What you need to do
Could you repeat the records below exactly, without the pictures?

Exercise materials
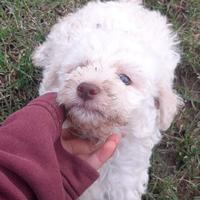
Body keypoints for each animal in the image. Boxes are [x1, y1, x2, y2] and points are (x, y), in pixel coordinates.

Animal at [32, 0, 182, 199]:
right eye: (80, 67)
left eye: (125, 79)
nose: (86, 88)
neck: (95, 136)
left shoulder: (124, 178)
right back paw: (40, 56)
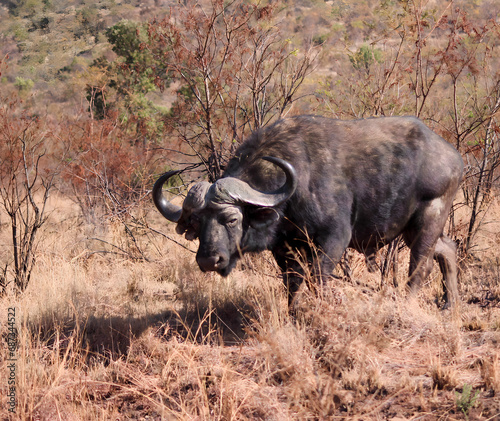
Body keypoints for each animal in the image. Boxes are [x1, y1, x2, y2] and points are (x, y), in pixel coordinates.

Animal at [153, 116, 464, 306]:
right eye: (197, 223)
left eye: (230, 218)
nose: (208, 260)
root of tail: (454, 156)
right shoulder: (285, 250)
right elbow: (291, 285)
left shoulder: (334, 240)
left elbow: (318, 280)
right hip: (413, 228)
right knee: (447, 249)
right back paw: (450, 305)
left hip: (429, 218)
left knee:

Answer below
Body keypoints for each animal in the image. Boxes are [x1, y1, x2, y2] and points are (x, y), in pixel coordinates.

Animal at [32, 0, 182, 199]:
right eye: (80, 67)
left eye: (125, 79)
nose: (86, 88)
neck: (95, 136)
left shoulder: (124, 178)
right back paw: (40, 56)
Body keypoints for each animal in the image. Boxes are [x1, y1, x2, y2] and points are (x, y), in pixel coordinates.

Animal at [153, 116, 464, 306]:
right eye: (197, 223)
left eye: (230, 218)
nose: (208, 260)
root of tail: (454, 156)
right shoulder: (285, 250)
right elbow: (291, 285)
left shoulder: (334, 240)
left elbow: (318, 280)
right hip: (413, 228)
right knee: (447, 249)
right back paw: (450, 305)
left hip: (429, 218)
left knee:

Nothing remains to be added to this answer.